Concerns are raised if:
- Head circumference is consistently below the 2nd centile
- Head circumference crosses centile lines downward (possible microcephaly)
- Head circumference grows unusually rapidly (possible hydrocephalus)
Your midwife and health visitor measure head circumference at routine checks. If they have concerns, they will refer your child to a paediatrician.

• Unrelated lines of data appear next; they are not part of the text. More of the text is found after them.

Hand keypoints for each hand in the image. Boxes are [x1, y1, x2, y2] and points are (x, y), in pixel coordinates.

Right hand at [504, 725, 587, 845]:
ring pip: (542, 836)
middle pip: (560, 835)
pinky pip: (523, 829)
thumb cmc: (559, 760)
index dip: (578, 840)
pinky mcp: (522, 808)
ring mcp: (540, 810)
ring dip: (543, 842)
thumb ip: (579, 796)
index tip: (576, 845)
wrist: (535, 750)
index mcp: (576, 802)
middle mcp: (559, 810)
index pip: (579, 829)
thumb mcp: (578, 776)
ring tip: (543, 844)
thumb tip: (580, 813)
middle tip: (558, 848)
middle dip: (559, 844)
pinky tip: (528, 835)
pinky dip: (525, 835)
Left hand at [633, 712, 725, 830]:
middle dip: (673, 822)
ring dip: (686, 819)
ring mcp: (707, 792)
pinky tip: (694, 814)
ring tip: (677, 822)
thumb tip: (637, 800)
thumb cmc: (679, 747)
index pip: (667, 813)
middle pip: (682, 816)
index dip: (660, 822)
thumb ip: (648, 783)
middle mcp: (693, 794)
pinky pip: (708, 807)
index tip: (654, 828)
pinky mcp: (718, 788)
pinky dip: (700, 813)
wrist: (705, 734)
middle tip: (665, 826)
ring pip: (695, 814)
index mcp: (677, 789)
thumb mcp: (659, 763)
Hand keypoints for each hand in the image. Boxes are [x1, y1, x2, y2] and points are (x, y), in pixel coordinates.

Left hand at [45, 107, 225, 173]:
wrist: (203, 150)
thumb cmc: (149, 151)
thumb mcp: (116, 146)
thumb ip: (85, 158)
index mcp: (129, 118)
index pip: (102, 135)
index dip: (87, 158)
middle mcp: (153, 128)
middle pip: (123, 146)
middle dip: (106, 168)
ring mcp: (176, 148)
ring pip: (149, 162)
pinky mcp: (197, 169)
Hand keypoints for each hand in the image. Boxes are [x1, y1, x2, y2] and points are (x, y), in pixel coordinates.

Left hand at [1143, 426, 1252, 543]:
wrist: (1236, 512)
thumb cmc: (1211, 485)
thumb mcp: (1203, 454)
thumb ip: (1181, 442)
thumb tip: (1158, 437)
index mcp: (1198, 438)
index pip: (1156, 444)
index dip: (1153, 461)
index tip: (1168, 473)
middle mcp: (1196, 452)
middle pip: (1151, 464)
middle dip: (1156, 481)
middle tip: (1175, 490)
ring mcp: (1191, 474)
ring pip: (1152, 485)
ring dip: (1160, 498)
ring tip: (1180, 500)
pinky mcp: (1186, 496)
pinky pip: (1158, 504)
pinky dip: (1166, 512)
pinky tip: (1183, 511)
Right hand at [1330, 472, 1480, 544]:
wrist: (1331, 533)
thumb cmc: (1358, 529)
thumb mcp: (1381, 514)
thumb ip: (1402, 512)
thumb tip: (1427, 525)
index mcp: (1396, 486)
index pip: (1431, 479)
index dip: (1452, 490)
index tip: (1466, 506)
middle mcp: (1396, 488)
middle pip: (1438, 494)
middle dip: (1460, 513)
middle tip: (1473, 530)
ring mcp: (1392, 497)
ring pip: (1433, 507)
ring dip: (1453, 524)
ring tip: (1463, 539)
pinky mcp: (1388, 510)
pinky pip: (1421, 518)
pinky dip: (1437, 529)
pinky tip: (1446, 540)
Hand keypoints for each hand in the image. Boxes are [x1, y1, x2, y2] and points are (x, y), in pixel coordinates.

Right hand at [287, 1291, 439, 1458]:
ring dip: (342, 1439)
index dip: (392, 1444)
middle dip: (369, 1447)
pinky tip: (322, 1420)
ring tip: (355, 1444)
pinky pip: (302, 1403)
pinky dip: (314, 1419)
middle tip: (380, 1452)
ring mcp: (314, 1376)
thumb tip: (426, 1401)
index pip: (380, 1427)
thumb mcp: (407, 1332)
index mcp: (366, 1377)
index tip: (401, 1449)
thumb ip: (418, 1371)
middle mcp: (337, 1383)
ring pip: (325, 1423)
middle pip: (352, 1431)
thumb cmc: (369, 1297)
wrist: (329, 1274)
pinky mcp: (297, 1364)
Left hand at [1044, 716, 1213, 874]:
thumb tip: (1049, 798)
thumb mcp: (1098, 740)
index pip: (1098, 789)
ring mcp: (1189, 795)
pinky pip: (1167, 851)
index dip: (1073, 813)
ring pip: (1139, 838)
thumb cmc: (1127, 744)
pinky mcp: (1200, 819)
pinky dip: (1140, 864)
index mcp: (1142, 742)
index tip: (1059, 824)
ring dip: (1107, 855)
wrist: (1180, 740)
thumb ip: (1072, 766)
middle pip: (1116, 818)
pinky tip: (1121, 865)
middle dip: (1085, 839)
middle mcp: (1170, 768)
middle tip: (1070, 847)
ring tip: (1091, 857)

When to speak to your health visitor or GP
Contact your health visitor or GP if:
- Your child's weight drops across two or more centile lines between any two measurements
- Your child's weight is consistently below the 0.4th centile
- Your child's height is consistently below the 2nd centile
- You notice a sudden change in appetite, energy levels, or thirst
- Your child seems unwell or has had unexplained weight loss
- Your baby is feeding poorly or seems unsatisfied after feeds
- You are concerned about growth for any reason — health visitors are there to help
A single low reading is rarely cause for alarm. Growth charts are meant to be read as a trend across multiple measurements over time, not as a one-off snapshot. If in doubt, your health visitor is the first point of contact.
Child growth chart quick reference
| Centile | 1 in X children | Status |
|---|---|---|
| Below 0.4th | 1 in 250 | GP review recommended |
| 0.4th–2nd | 1 in 50 | Monitor; may be normal |
| 2nd–9th | 1 in 11 | Normal lower range |
| 9th–91st | Most children | Normal healthy range |
| 91st–98th | 1 in 11 | Normal higher range |
| 98th–99.6th | 1 in 50 | Monitor; may be normal |
| Above 99.6th | 1 in 250 | GP review recommended |
The most important thing to remember: a centile is not a target, it is a reference point. A child who has always grown along the 9th centile is tracking beautifully. The chart exists to flag unexpected changes — not to suggest that children at the lower centiles need to gain weight or that children at the upper centiles need to lose it.